Inputs - Configuration directory and files

The config directory and files provided as arguments for the tool has sensitive information that needs to be protected. The tool requires these to be owned by the user running the tool. The permissions on these config files need to be read/write (0600) and the config directory should be user access only (0700) for the user that will run the tool.
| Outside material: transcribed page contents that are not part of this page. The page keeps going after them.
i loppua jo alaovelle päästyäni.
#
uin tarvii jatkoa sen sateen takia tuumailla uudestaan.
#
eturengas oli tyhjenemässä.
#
The tool cannot be run with root privileges.

ConfigManager - Configuration Management

The ConfigManager class is implemented in api/config_manger.py and leverages the various configuration management classes found in api/configuration.py to load and validate the scc-hypervisor-collector configuration data.

HypervisorCollector - Collector for Hypervisor details

The HypervisorCollector class is implemented in api/hypervisor_collector.py and leverages the Virtual Host Gatherer as a Python3 library to collect relevant details from the conigfured hypervisor solution.

CollectionScheduler - Schedules Hypervisor collection and SCC uploads

The CollectionScheduler class is implemented in api/scheduler.py and is responsible for scheduling the retrieval of details from the configured hypervisor solutions.

SCCUploader - Uploads collected Hypervisor details to SCC

The SCCUploader class is implemented in api/uploader.py and is used to upload collected hypervisor details to the SUSE Customer Center via the organizations/virtualization_hosts API.

cli - CLI wrapper that drives the other APIs

The scc_hypervisor_collector.cli:main routine is implemented in cli/init.py and provides the command line interface for scc-hypervisor-collector.

Configuration Examples

See the examples directory for examples of configuration settings:

  • all_in_one shows an example of specifying all of the settings in a single configuration file.
  • creds_and_backends shows an example of specifying the credentials settings in one configuration file and the backends settings in another configuration file.
  • multiple_files shows an example of specifying the credentials settings in one configuration file and the various backends settings in backend type specific configuration files.